Final answer:
By setting up a system of equations and solving for the number of weekend passes (x) and day passes (y), it was determined that 2,236 weekend passes and 2,437 day passes were sold.
Step-by-step explanation:
To solve this problem, we can set up a system of equations using the given information. Let's define x as the number of weekend passes sold and y as the number of day passes sold. According to the problem, day passes were sold for $105 each and weekend passes for $111 each, making the total sales amount to $504,081. We also know that 201 more day passes than weekend passes were sold. So, we can create the following equations:
- 105y + 111x = 504,081 (Total sales equation)
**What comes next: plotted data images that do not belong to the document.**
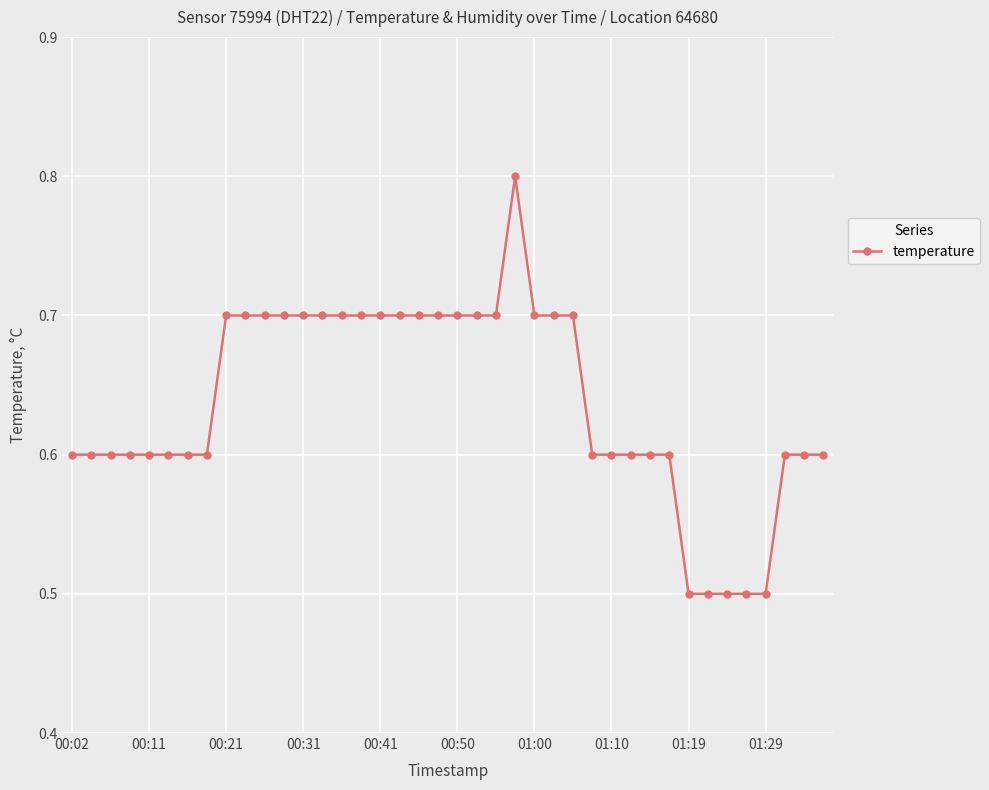

Count the values in the range 0 to 1.

40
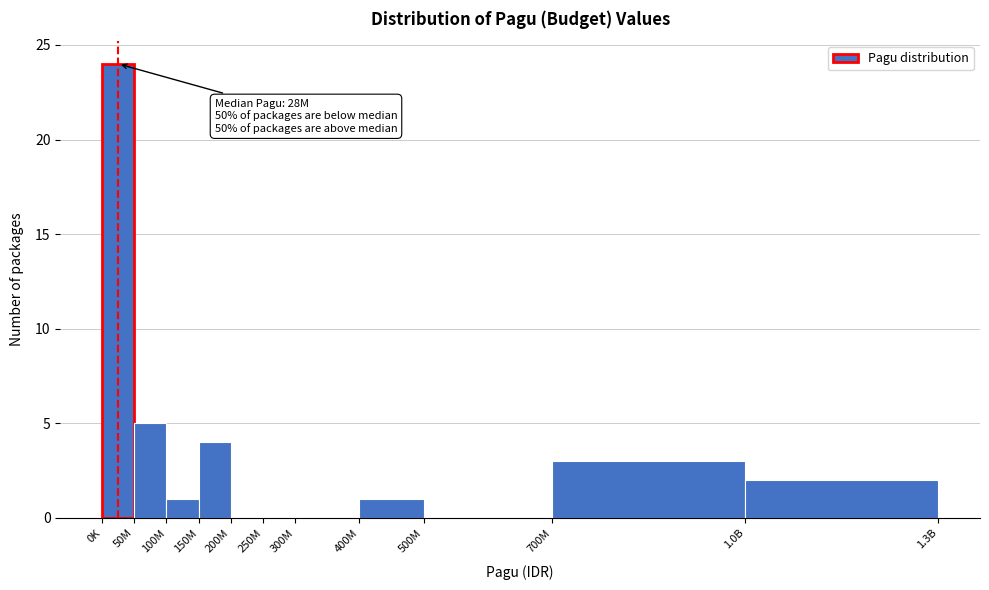

Reading left to right, extract all data points from this chart.

0K=24	50M=5	100M=1	150M=4	200M=0	250M=0	300M=0	400M=1	500M=0	700M=3	1.0B=2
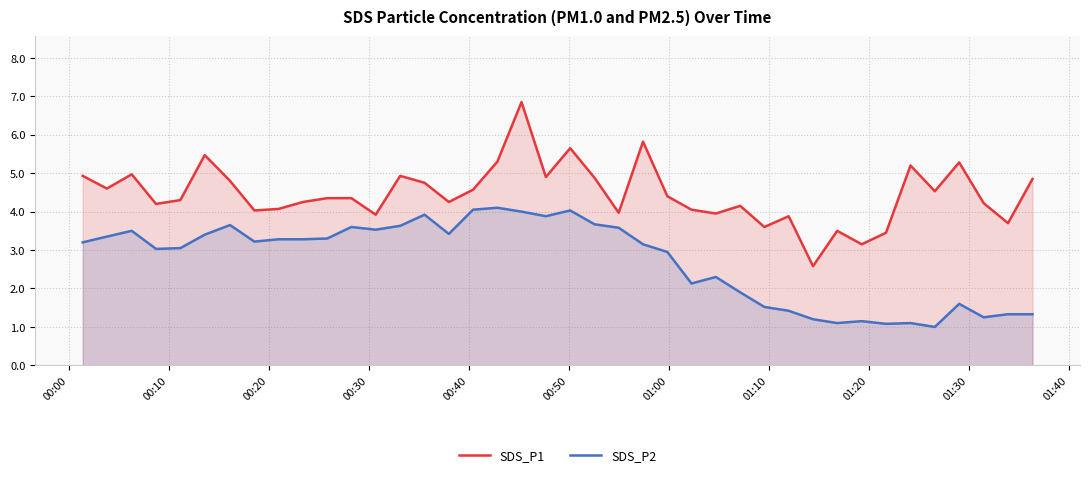

Which series has the largest total across all categories?

SDS_P1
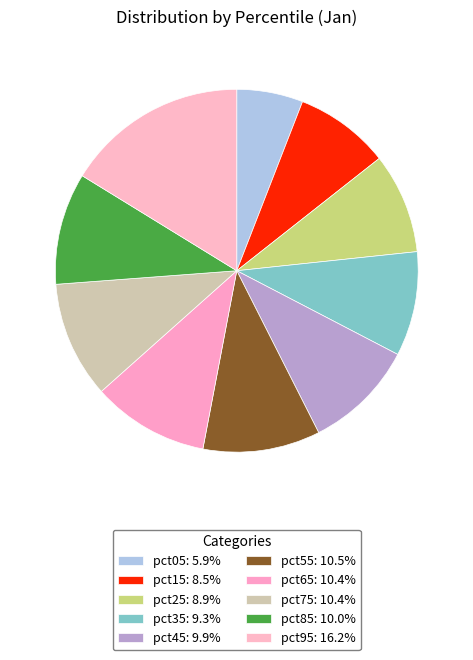

Count the number of slices in the pie.

10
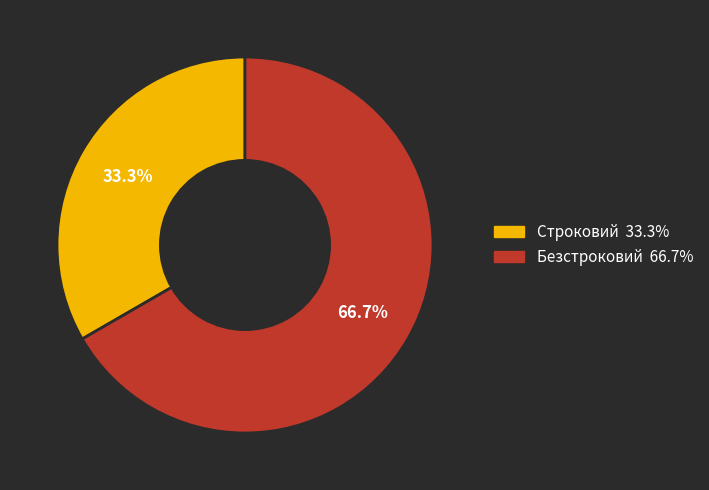

True or false: Строковий accounts for 24% of the total.

False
- y = x + 201 (Day passes sold equation)
Now we can substitute the expression for y from the second equation into the first equation:
- 105(x + 201) + 111x = 504,081
Expand and simplify:
- 105x + 21,105 + 111x = 504,081
- 216x + 21,105 = 504,081
- 216x = 504,081 - 21,105
- 216x = 482,976
- x = 482,976 / 216
- x = 2,236 (weekend passes sold)
Substitute value of x into the second equation to get y:
- y = 2,236 + 201
- y = 2,437 (day passes sold)
Thus, they sold 2,236 weekend passes and 2,437 day passes.